Supplied records:

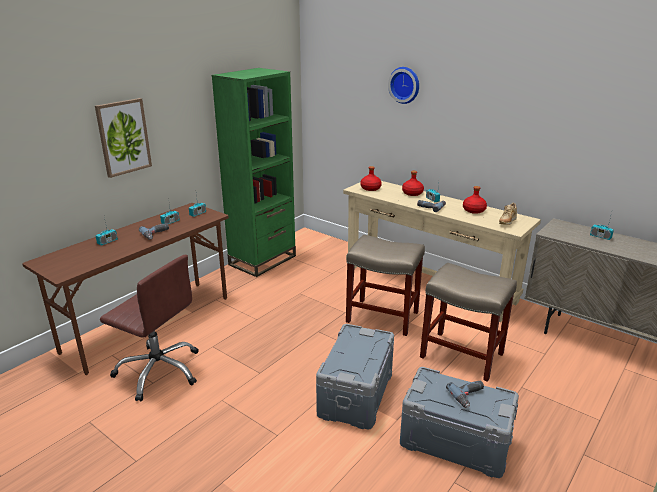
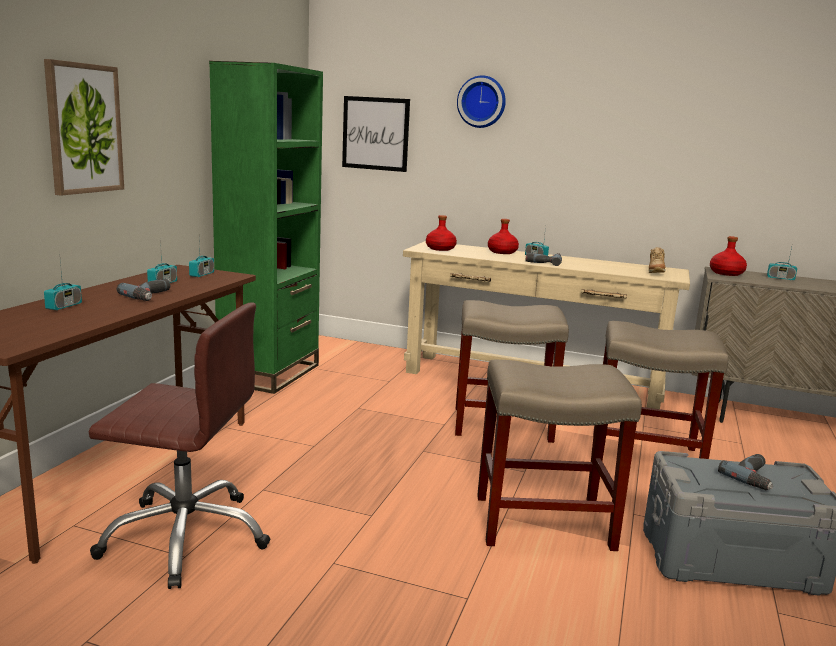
camera: 20 degrees left, 10 degrees down
grey storage box [316,324,394,430] -> beige stool [477,360,642,551]
red bottle [463,186,487,214] -> red bottle moved to [710,236,747,276]
none -> picture [342,96,410,172]

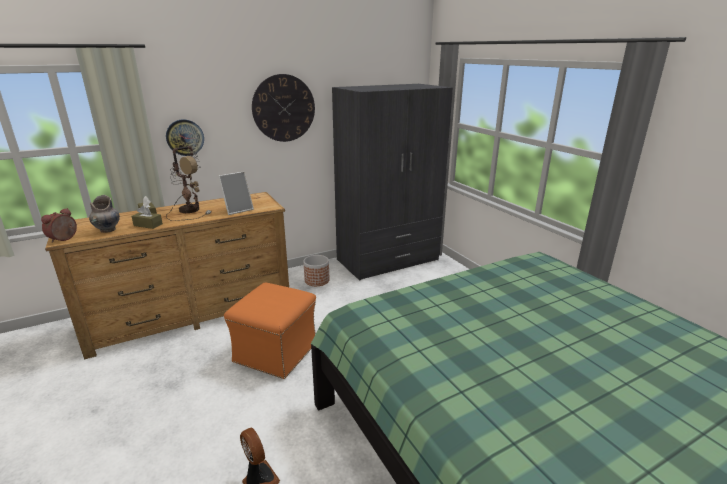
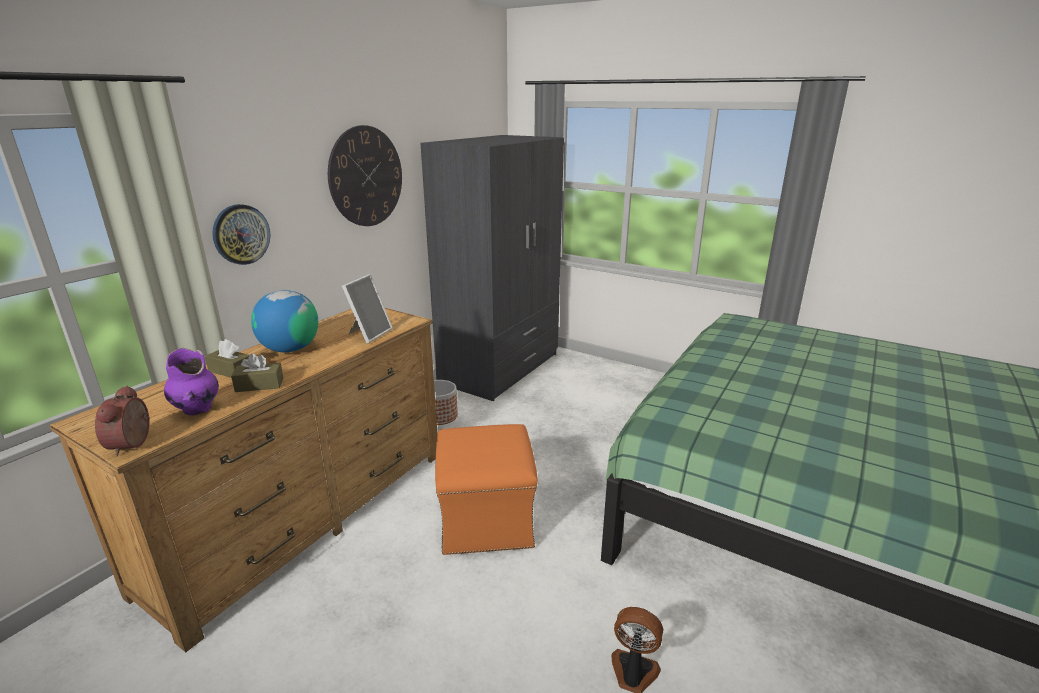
camera: 30 degrees left, 0 degrees up
grey vase [89,195,120,233] -> purple vase [164,348,219,416]
table lamp [166,146,211,221] -> globe [251,290,318,352]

Action item: What is needed here is an exact copy of all the entries, without the pictures.

Solved exercise:
camera: 20 degrees left, 10 degrees down
grey storage box [316,324,394,430] -> beige stool [477,360,642,551]
red bottle [463,186,487,214] -> red bottle moved to [710,236,747,276]
none -> picture [342,96,410,172]

camera: 30 degrees left, 0 degrees up
grey vase [89,195,120,233] -> purple vase [164,348,219,416]
table lamp [166,146,211,221] -> globe [251,290,318,352]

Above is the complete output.